At last! Station Map (Bus Deck and Street Level) shows all bus stop assignments! This difficult-to-find map was a static PDF file generated in July, 2024. It could be out-of-date by the time you read this.
Downtown Oakland
If the official AC Transit app makes a mess of the Salesforce Transit Center, it does an even worse job presenting the system-wide transfer hub in Downtown Oakland. Alphabetized under "1" for 12th Street, the Oakland City Center map gives you a sense of the complexity of this conglomeration of 20 stops, arrayed along 5 blocks of Broadway and on 4 cross-streets.
Again, you're not likely to find the map on the Web. The map in the AC Transit app (below, left panel) lacks any labels to distinguish bus stops in Downtown Oakland.
The list view once again begins with arbitrary, meaningless stop numbers (above, middle panel). If you scroll down and spot some in-use bus stops (above, right panel), just walk around until you resolve ambiguous names like "City Center SB" (City Center covers two entire city blocks) and "14th Street SB" (on Broadway at 14th Street, there are southbound stops on the north and south sides).

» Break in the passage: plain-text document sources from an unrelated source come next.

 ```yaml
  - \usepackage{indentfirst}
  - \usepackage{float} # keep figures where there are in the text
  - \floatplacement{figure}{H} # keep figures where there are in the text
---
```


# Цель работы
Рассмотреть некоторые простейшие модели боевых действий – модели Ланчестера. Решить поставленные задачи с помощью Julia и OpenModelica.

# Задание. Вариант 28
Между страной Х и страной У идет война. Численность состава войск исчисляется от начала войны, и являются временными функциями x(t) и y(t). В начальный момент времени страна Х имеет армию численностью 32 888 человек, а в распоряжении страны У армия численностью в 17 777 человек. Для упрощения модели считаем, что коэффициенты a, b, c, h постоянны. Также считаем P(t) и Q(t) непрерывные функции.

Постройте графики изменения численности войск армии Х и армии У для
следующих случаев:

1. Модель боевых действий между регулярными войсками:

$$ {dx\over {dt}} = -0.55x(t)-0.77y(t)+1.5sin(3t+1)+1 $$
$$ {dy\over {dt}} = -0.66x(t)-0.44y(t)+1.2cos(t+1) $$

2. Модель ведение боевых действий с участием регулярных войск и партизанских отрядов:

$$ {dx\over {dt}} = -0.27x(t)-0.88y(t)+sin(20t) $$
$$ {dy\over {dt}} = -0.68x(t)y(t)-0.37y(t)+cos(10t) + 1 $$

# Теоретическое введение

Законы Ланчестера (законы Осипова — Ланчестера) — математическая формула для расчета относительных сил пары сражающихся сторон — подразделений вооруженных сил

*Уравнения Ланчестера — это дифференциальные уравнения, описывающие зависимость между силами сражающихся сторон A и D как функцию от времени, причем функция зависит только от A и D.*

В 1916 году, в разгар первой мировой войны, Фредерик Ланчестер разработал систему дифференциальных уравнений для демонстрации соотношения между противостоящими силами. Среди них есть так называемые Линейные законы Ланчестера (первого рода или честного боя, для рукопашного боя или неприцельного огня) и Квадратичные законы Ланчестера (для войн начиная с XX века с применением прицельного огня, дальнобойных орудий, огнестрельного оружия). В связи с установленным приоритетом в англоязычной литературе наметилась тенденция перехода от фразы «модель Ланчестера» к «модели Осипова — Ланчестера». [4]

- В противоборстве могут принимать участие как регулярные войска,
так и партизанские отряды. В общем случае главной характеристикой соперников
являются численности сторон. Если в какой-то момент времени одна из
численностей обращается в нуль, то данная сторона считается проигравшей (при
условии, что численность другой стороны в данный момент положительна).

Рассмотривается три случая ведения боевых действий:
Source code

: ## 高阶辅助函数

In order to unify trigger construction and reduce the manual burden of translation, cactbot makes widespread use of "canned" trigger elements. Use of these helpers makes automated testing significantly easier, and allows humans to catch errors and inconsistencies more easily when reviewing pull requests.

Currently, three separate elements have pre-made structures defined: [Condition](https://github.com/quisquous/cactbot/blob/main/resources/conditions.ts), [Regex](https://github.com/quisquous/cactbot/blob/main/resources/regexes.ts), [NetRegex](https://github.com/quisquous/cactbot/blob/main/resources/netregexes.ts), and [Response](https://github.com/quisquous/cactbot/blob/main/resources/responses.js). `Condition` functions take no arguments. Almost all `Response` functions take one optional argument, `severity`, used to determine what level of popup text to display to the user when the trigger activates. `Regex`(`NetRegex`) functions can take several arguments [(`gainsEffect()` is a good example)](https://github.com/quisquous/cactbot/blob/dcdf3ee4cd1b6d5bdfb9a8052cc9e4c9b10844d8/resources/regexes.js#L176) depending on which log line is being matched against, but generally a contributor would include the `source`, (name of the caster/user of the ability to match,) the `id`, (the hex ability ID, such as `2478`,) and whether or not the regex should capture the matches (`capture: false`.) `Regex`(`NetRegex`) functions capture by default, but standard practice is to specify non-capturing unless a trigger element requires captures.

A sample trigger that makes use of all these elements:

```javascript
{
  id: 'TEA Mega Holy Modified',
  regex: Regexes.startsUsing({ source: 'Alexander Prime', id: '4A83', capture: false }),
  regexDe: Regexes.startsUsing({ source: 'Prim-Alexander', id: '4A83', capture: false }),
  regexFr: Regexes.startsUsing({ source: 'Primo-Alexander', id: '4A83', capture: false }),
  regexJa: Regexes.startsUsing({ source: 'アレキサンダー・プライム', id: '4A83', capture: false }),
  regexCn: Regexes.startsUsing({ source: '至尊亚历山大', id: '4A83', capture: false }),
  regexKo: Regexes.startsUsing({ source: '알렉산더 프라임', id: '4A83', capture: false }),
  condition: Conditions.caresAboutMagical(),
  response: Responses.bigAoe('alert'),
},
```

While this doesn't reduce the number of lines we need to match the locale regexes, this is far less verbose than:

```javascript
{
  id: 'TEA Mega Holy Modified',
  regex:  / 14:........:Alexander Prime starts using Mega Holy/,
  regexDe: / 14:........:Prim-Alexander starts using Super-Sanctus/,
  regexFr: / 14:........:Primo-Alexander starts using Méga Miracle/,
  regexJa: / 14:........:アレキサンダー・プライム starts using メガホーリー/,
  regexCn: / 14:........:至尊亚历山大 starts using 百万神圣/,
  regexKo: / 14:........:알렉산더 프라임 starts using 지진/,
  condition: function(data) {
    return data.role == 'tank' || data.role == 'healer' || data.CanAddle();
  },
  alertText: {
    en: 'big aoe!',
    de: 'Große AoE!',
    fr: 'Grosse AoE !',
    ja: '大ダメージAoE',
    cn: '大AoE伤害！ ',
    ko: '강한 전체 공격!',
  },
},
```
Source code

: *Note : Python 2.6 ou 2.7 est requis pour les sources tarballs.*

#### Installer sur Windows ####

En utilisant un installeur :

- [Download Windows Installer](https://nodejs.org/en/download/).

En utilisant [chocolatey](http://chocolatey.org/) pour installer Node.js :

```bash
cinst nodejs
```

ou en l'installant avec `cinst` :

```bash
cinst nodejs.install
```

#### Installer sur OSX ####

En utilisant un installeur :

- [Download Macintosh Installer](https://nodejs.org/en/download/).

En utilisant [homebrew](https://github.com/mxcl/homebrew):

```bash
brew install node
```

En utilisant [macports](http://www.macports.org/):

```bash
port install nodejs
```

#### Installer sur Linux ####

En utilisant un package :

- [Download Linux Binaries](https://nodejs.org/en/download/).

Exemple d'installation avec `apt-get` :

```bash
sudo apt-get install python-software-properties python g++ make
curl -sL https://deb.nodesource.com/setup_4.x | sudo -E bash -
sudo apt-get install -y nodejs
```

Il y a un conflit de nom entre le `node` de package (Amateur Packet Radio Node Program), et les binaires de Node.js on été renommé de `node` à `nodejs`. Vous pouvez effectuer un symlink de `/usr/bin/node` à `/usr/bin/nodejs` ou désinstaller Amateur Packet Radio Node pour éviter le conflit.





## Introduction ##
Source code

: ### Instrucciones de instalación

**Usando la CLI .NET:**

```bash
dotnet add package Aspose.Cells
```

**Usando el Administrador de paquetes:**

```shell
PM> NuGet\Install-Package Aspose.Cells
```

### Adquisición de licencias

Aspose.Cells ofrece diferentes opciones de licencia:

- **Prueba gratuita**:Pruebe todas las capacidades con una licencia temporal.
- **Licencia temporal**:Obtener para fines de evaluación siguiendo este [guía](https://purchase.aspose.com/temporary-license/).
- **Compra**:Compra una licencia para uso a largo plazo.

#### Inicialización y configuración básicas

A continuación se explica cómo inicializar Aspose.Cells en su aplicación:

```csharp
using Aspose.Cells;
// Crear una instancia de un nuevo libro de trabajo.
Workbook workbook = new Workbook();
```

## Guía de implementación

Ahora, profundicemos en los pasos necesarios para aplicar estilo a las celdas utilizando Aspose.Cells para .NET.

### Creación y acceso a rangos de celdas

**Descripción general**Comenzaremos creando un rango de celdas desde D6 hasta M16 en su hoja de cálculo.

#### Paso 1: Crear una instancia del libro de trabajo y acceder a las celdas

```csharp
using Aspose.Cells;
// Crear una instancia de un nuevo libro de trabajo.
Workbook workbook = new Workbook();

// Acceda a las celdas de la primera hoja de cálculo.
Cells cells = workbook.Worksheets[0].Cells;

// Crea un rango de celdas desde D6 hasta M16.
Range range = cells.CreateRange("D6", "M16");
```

Maybe my critique seems silly. If you transfer habitually, you'll miss your connection the first time, but soon you'll remember where to wait. Habitual riders don't need transit apps for wayfinding. An app's wayfinding features should prioritize new riders. Now, imagine yourself walking with a cane, or carrying groceries, or traveling with a baby, and trying to negotiate this five-block transfer hub with so little information. AC Transit's official app fails all categories of riders.
Why You Should Care
BART and AC Transit wasted your money on mobile apps that don't work. The official apps as of July, 2025 don't help existing riders much and can't help new riders at all. Managers and resident software developers, or procurement staff and vendors, need to start performing usability testing. New riders won't try public transit without clear and complete information.
Third-party mapping and transit apps, with their national or international scope, might know even less about the exact locations of transit stops, how to walk there, and how to distinguish one from another. There is no substitute for local, up-to-date, agency-specific information.
Admittedly, I have fun shaming BART and AC Transit. It's easy to do because successive boards, management teams, and consultants have made a mess of capital projects, transit planning, and rider information. These people drive to work. For them, getting on a train or bus is a photo opportunity, staged by a public relations team. There have been occasional exceptions, but the conscientious people have retired or are about to retire. I'll take a moment to acknowledge bus operators, resident maintenance workers, and other rank-and-file people who keep us moving every day in spite of the leadership vacuum.
The public transit industry is like the software industry. In both fields, you can make much more money from selling expensive, complex projects that don't work, than from selling simple, effective solutions. Under the former approach, you get called back to fix the system, and you've made it so complex that only you can maintain it. Under the latter approach, the system works, and is simple enough that others can maintain it.
I would have more fun supporting and encouraging people who find innovative ways to help public transit riders. Since there's no hope for change within these agencies, who on the outside is willing to take up the challenge?